O Ministério Público do Estado do Rio de Janeiro (MPRJ) ajuizou uma ação civil pública para que o estado e o município do Rio interditem um terreno utilizado como aterro clandestino de lixo na comunidade da Muzema, na Zona Oeste da capital. A ação foi proposta pela 4ª Promotoria de Justiça de Tutela Coletiva do Meio Ambiente e Patrimônio Cultural da Capital.
Além da interdição, o MPRJ pede que os entes públicos e a empresa TR Transportes, proprietária da área, façam a remoção de todo o entulho acumulado no local no prazo máximo de 60 dias.
Segundo a Promotoria, o terreno tem cerca de 5 mil metros quadrados e fica na Estrada de Jacarepaguá, nº 1.799. No local, há depósito irregular de resíduos sólidos e a prática de crimes ambientais, como supressão de vegetação e danos a um curso d’água que atravessa a área.

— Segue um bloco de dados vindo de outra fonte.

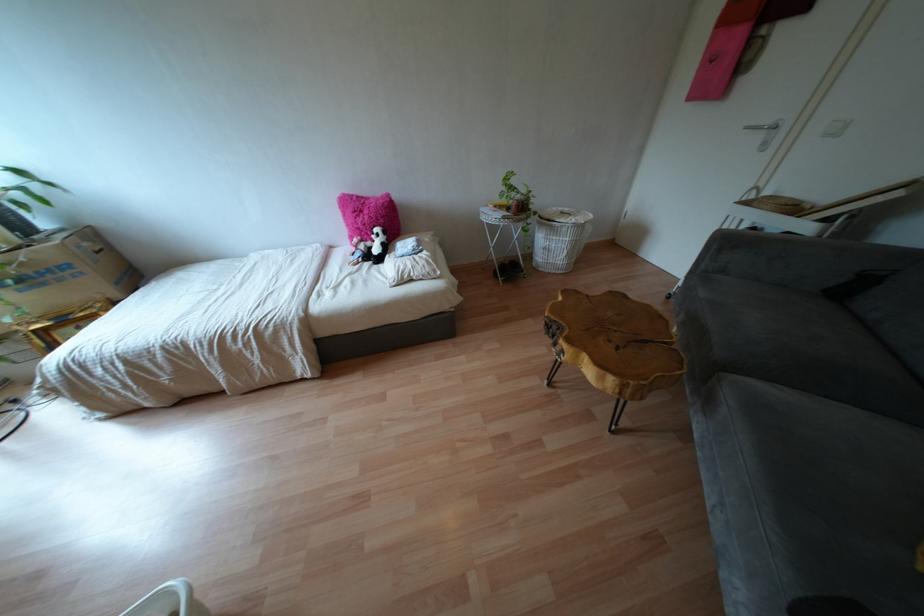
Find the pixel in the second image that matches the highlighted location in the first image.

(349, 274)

As investigações apontam que, ao longo de vários anos, grandes volumes de lixo e entulho foram despejados no terreno. Apesar de o imóvel ter sido interditado administrativamente pelo Instituto Estadual do Ambiente (Inea) em diversas ocasiões desde 2016, o local continuou recebendo caminhões com resíduos, causando impactos diretos ao curso d’água e possível contaminação do subsolo.
Antes de ingressar com a ação, o MPRJ informou ter oficiado a empresa e os entes públicos responsáveis, sem que medidas concretas fossem adotadas. A Promotoria destaca que a legislação ambiental impõe às autoridades o dever de apurar imediatamente infrações ambientais, sob pena de corresponsabilidade.

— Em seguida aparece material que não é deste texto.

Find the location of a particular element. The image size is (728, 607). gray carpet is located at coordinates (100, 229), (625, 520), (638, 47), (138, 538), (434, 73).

Na ação, o MPRJ sustenta que o estado tem conhecimento da irregularidade há cerca de dez anos, sem adoção de medidas efetivas para impedir novos danos ou promover a reparação ambiental. A omissão, segundo o órgão, também se estende ao município do Rio.

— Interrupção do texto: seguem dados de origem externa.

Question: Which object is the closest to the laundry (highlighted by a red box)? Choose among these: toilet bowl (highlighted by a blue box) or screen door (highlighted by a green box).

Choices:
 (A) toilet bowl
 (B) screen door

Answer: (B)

Entre os pedidos, o Ministério Público requer o lacre imediato do imóvel para evitar novos danos ambientais, a completa descontaminação do subsolo, a elaboração de estudos geoambientais para gerenciamento da área contaminada e a definição das medidas necessárias para eliminação do passivo ambiental. Também é solicitada indenização pelos danos ambientais já causados e pelos que ainda possam ocorrer, além da demarcação da faixa marginal de proteção do curso d’água existente no local.
O processo tramita sob o número 3004429-43.2026.8.19.0001.